As Levy explains, the late seventies were a time of lesbian separatism in America, a time when it made sense to say, in the words of separatist publication The Furies, that lesbianism was "not a matter of sexual preference, but rather one of political choice which every woman must make if she is to become woman-identified and thereby end male supremacy." But for the Van Dykes it was both — they refused to speak to men except waiters and mechanics, believed the world was suffering from "testosterone poisoning," and tried to stop their vans only on Women's Land, "places owned by women where all women, and only women, were welcome." However, they were far from the "celibate 'political lesbianism'" of such activists as Barbara Lipschutz, who said women should "free the libido from the tyranny of orgasm-seeking. Sometimes hugging is nicer." Ex-Van Dyke Chris Fox says of her time with the group, "people were fucking their brains out."
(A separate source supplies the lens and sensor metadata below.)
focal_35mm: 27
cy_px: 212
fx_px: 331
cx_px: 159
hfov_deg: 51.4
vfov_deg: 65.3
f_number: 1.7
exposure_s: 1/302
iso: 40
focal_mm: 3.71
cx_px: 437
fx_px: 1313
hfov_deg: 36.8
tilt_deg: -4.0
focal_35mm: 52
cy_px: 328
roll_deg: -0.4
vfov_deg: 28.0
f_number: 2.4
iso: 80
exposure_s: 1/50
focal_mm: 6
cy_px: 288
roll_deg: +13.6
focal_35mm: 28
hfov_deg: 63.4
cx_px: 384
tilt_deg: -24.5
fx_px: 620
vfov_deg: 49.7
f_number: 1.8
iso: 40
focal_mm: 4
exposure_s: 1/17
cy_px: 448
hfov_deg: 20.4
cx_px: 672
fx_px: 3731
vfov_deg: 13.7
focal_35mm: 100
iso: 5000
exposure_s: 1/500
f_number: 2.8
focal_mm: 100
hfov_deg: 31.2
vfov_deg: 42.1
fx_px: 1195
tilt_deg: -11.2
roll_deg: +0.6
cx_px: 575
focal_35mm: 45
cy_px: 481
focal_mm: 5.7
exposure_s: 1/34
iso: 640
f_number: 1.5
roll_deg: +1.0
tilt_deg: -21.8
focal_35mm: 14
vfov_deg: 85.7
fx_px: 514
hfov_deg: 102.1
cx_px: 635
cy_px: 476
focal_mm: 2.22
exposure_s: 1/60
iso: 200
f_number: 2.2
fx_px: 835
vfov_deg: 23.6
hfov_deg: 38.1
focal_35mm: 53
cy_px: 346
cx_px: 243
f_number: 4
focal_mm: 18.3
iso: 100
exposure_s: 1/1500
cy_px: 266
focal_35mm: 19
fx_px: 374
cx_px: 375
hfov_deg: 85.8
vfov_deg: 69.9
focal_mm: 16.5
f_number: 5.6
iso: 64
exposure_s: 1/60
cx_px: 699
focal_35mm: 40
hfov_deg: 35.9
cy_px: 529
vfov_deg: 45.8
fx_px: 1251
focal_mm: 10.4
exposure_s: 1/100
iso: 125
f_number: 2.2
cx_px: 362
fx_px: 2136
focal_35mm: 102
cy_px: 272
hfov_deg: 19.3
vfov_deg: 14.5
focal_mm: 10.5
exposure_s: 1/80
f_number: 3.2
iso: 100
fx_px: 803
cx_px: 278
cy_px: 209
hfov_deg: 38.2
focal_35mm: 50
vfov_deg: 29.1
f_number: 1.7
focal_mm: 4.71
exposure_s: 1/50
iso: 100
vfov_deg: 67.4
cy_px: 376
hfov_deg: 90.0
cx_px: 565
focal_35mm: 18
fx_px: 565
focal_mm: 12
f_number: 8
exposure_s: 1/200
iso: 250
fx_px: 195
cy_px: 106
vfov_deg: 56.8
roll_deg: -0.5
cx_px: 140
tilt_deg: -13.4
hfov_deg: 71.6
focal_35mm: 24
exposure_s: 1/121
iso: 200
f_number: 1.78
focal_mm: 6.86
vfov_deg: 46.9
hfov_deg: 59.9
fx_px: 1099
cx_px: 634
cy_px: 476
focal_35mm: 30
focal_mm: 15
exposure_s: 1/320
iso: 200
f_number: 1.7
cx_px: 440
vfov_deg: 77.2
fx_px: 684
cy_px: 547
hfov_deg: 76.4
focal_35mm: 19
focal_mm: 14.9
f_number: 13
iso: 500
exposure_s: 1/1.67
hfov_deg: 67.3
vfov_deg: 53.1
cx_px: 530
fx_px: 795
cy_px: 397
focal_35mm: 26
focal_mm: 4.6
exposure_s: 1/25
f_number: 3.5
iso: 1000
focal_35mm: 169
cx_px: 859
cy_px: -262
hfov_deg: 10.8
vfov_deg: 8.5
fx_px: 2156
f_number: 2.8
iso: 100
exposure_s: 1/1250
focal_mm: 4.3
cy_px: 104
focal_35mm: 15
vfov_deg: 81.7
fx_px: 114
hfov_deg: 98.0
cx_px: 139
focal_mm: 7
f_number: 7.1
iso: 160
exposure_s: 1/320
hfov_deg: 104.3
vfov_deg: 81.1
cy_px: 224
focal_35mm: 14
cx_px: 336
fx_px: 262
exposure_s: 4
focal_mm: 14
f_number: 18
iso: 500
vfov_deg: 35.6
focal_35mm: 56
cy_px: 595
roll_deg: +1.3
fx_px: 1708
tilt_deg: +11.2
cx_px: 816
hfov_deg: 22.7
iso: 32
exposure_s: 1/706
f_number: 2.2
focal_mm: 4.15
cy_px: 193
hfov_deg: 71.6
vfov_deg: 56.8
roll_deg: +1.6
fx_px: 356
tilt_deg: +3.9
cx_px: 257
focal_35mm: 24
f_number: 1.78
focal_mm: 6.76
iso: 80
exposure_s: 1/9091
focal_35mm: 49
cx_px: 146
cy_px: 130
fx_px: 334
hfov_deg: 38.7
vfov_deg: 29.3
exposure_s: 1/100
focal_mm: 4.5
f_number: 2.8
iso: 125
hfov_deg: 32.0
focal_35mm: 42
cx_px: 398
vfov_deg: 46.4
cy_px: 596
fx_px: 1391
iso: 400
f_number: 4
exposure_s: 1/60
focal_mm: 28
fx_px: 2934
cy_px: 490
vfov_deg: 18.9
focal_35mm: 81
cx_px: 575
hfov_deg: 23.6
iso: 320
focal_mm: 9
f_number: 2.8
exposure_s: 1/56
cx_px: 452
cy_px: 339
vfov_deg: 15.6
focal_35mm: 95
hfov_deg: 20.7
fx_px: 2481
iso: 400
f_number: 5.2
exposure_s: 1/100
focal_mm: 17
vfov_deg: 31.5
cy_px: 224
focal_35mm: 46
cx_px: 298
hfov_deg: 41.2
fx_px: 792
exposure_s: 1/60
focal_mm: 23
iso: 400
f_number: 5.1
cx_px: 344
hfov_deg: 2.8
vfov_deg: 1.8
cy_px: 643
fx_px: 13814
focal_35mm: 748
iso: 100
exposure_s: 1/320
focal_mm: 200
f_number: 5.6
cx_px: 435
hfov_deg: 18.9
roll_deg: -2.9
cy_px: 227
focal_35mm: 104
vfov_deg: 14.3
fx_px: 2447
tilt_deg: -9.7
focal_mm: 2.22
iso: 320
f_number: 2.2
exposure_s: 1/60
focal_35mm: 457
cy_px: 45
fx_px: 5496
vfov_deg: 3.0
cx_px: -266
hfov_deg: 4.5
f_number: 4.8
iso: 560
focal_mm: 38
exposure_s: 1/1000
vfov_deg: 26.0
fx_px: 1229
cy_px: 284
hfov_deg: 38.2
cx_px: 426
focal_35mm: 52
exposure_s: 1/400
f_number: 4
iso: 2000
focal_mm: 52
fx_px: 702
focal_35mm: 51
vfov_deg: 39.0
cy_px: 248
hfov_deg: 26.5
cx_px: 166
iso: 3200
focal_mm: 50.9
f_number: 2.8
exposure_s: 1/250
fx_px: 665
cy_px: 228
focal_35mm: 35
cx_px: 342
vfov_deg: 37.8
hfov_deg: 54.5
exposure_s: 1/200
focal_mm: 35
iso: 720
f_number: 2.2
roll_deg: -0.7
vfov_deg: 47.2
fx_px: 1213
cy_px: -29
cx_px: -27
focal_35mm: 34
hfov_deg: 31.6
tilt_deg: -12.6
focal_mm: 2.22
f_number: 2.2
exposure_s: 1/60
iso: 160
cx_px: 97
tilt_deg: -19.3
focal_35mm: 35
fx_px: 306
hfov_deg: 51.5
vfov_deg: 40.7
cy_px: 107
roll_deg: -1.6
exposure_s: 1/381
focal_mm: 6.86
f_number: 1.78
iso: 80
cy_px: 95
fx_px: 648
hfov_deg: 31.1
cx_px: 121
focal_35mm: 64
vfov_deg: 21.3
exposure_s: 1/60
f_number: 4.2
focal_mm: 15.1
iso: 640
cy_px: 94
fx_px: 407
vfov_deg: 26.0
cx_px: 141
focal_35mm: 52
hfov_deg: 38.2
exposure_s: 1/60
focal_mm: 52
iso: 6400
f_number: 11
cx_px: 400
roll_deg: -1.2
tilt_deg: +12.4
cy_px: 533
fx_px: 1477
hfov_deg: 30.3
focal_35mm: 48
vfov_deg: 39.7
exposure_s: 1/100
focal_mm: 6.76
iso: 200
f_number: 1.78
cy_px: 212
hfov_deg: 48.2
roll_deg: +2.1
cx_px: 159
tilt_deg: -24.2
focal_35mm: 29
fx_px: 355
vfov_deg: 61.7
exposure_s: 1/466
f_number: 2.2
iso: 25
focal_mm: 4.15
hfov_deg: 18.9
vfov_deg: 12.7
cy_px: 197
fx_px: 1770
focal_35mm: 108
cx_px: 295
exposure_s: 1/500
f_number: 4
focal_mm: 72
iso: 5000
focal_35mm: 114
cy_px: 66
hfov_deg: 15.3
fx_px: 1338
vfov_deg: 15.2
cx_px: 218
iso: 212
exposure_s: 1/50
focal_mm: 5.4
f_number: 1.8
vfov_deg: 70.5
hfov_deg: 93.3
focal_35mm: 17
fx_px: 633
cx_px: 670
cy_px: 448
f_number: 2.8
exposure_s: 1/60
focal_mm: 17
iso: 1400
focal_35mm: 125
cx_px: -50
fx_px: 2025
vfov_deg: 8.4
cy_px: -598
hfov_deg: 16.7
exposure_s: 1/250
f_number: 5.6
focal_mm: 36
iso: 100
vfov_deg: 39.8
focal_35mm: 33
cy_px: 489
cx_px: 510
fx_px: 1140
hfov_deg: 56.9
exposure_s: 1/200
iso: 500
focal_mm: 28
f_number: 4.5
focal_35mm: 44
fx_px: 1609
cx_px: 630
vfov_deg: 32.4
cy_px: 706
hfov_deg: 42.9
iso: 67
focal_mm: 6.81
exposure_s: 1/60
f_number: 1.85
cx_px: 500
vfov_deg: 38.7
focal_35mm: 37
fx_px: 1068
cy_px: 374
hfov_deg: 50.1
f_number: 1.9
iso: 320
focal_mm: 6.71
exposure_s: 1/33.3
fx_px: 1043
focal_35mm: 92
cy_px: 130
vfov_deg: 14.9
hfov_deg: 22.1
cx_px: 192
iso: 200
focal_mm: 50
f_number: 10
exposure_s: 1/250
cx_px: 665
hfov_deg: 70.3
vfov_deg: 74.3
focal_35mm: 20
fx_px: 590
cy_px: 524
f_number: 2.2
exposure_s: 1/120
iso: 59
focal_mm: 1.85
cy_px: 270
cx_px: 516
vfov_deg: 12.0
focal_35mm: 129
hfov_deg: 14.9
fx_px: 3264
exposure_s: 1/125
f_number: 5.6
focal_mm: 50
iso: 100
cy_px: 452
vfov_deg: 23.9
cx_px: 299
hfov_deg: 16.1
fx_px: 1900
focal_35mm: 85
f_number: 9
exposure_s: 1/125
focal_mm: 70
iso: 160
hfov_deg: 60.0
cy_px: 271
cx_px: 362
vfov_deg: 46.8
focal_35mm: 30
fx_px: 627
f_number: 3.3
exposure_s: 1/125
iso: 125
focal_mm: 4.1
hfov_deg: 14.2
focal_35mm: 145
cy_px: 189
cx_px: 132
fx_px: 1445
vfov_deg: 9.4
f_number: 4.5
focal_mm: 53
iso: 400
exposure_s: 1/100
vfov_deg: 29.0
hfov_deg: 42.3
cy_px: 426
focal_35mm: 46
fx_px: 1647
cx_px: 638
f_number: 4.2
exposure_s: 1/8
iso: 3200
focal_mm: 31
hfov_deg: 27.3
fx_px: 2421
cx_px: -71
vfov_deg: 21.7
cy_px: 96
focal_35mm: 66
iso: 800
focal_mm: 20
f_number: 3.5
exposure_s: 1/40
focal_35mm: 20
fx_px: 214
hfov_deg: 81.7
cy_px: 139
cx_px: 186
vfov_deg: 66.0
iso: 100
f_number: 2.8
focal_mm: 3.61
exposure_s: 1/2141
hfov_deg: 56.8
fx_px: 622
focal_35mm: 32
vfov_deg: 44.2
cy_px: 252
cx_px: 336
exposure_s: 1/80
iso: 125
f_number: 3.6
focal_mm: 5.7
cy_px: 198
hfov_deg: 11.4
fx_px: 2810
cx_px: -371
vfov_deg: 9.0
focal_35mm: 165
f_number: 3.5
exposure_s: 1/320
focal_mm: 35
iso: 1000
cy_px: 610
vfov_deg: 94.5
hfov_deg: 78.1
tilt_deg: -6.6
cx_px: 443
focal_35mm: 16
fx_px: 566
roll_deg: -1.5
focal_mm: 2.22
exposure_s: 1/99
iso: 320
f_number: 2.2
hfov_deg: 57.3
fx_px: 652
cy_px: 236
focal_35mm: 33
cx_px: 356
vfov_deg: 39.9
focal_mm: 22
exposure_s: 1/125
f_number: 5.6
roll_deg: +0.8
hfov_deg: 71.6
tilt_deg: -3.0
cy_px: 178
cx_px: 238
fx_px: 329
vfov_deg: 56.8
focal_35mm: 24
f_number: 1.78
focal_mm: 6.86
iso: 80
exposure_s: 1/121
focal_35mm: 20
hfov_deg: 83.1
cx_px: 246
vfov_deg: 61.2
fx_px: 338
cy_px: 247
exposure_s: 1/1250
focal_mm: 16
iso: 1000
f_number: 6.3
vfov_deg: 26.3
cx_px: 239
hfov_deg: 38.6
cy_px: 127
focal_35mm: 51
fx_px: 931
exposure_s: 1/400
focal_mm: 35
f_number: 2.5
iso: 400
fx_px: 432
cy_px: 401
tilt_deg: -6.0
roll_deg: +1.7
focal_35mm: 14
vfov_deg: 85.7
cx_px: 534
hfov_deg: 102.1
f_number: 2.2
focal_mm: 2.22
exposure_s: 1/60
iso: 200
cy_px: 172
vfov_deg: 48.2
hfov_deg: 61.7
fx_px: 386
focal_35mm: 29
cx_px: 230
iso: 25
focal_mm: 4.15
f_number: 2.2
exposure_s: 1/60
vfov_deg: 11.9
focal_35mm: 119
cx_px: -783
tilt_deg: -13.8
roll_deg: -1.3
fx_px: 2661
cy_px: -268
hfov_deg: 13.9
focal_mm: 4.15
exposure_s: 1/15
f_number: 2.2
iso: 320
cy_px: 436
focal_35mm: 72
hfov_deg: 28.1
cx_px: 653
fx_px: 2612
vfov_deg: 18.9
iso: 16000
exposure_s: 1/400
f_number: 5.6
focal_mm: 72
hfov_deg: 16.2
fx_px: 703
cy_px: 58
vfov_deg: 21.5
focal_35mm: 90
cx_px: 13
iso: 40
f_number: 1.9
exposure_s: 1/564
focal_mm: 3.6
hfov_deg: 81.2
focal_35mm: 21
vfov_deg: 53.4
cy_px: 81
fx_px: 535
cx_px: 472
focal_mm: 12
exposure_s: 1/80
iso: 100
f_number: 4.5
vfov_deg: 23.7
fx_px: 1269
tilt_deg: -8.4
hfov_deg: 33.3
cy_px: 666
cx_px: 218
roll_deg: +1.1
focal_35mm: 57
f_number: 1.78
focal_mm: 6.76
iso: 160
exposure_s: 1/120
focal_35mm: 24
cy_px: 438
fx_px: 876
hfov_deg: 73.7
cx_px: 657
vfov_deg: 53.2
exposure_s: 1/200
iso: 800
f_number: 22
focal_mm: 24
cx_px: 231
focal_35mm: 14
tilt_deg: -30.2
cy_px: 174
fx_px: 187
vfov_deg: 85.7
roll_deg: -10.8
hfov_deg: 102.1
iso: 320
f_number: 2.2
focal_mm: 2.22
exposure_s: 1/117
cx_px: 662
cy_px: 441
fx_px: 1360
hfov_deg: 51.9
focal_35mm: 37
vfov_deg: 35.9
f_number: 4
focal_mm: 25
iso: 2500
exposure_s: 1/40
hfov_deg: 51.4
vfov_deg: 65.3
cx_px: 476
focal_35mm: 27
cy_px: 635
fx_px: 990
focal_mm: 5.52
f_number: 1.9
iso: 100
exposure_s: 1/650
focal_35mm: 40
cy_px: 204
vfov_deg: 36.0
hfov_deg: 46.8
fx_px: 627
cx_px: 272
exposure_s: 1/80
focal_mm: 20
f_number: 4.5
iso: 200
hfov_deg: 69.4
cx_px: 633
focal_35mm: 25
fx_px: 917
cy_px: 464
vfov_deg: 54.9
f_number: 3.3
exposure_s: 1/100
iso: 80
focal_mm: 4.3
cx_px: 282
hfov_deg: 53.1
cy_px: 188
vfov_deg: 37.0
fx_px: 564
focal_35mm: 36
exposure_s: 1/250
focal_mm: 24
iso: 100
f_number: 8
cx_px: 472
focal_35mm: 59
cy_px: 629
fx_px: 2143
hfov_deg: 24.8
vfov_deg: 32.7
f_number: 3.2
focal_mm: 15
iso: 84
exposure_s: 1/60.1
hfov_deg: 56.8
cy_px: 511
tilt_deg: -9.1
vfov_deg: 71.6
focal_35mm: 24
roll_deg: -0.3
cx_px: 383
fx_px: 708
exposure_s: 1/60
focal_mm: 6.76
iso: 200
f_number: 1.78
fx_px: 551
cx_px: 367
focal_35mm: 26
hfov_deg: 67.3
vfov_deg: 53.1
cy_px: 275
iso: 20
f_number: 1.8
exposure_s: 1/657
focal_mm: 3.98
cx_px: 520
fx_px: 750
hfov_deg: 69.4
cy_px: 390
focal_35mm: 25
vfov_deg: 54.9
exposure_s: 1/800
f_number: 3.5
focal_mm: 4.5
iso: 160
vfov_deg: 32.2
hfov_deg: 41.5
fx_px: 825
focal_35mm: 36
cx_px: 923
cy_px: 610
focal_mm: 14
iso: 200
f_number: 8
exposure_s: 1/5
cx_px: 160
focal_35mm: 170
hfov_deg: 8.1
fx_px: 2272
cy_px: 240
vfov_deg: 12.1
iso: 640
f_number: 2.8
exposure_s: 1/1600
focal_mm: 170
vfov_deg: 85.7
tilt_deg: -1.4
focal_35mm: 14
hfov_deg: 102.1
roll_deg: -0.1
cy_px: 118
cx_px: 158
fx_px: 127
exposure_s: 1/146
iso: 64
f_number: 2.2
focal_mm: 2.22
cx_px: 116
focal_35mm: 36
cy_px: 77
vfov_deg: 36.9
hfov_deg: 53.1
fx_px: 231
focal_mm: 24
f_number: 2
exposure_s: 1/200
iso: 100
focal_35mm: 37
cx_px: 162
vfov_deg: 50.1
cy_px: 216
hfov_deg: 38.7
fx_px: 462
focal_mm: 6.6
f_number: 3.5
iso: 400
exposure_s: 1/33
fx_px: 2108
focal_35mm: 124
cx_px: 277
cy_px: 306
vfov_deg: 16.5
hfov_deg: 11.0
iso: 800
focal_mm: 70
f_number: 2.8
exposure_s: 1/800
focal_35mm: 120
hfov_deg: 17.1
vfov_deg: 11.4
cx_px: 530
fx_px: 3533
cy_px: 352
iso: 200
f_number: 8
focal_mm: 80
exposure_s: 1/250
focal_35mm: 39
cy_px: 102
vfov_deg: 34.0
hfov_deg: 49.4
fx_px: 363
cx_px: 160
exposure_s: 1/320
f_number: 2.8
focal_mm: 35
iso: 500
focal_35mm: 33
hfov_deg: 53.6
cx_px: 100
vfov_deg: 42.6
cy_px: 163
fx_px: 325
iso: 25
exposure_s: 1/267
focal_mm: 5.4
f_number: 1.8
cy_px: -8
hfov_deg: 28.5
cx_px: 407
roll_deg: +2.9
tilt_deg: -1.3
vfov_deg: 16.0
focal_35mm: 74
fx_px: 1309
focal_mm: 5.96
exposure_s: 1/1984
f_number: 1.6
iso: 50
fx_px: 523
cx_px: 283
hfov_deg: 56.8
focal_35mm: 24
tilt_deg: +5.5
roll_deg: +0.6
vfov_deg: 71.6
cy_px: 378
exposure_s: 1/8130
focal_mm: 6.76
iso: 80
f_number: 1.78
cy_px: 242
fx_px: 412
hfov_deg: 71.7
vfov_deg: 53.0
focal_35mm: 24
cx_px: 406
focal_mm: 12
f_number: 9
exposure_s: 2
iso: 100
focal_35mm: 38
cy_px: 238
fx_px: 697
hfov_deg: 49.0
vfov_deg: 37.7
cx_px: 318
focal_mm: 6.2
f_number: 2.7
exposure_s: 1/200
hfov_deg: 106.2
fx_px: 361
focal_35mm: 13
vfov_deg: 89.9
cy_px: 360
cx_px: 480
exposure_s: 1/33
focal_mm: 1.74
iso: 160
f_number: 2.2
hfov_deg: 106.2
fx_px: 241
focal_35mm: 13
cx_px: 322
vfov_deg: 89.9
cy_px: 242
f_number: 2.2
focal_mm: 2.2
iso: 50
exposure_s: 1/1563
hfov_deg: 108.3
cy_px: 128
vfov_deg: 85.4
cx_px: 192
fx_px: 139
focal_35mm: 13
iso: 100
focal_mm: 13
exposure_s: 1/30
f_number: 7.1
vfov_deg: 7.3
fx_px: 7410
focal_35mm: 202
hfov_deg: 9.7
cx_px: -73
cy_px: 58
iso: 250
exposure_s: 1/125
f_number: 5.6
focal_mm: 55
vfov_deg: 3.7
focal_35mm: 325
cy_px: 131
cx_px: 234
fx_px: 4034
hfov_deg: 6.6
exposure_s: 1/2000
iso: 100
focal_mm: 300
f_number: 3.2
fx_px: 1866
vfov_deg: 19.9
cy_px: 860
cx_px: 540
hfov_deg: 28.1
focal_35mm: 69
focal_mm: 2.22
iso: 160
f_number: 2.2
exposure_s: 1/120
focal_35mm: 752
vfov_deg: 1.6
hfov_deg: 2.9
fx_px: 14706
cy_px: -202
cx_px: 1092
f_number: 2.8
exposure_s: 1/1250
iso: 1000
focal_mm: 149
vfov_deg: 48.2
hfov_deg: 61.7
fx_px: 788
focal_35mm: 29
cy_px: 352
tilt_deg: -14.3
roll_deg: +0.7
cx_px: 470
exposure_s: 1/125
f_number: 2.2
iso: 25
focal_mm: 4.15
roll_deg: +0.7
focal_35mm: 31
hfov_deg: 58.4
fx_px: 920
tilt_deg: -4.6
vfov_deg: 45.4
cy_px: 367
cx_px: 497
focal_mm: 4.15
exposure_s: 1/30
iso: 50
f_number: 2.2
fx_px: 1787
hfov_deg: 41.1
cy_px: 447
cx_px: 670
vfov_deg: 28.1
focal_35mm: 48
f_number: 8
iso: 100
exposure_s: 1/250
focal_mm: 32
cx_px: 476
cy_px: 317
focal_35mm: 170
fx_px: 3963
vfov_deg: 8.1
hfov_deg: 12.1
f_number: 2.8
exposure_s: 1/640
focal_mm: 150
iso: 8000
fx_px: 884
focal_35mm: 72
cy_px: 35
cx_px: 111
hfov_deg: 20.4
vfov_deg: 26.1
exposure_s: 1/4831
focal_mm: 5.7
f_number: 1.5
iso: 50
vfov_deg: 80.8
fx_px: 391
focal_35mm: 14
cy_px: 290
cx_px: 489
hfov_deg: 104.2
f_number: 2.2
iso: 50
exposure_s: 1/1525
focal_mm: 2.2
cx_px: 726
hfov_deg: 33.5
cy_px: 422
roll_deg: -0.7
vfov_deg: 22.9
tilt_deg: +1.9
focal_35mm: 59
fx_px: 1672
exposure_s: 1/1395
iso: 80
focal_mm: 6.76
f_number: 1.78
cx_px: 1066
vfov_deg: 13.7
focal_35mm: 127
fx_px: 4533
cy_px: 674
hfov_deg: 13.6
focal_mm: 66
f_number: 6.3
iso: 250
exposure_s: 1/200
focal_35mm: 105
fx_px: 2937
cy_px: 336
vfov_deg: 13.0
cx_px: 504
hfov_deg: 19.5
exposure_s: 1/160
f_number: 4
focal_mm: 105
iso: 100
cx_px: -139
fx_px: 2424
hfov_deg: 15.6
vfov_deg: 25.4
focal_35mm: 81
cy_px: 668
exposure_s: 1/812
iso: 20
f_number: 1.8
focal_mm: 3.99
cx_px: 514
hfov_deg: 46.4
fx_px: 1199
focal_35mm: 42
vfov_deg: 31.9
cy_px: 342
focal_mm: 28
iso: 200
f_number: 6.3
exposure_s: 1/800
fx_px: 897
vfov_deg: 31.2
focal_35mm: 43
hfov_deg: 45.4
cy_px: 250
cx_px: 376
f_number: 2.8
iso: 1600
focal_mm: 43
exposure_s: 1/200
The Van Dykes embraced sadomasochism — according to Levy, "it was permission to focus on what turned them on, rather than what was politically correct, a way of appropriating the lust and power hunger that feminist doctrine had deemed male." Their practice of S&M angered other feminists, who thought that "lesbians should permit themselves only those sexual interests that reflect superior female ideals" and that "whips and chains or dog collars in public space" would disturb those recovering from domestic or sexual violence. But for the Van Dykes, S&M was an expression of identity as well as desire. The group's de facto leader, Lamar Van Dyke, says,

I felt like I had been in trouble my whole life for being too big, too loud, too demanding, too bossy, too everything that I am. When I discovered this S&M thing, it was actually a place where people loved me for those things. It was very liberating and quite a treat.

Lamar Van Dyke is perhaps the most inspiring figure in Levy's piece. Now living in Seattle, Van Dyke works for an Internet-service provider, where she works and speaks with men. "But," says Levy,

she is still wild, a big pirate of a woman. Regardless of the different people of different genders she has chosen over the years as her comrades, Van Dyke's primary loyalty has always been to her own adventure. A woman in her sixties who has been resolutely doing as she pleases for as long as she can remember is not easy to come by, in movies or in books, or in life.

The political climate may have changed a great deal since the late seventies, but it's a sad sign of our times that a woman who does what she wants still seems like a radical.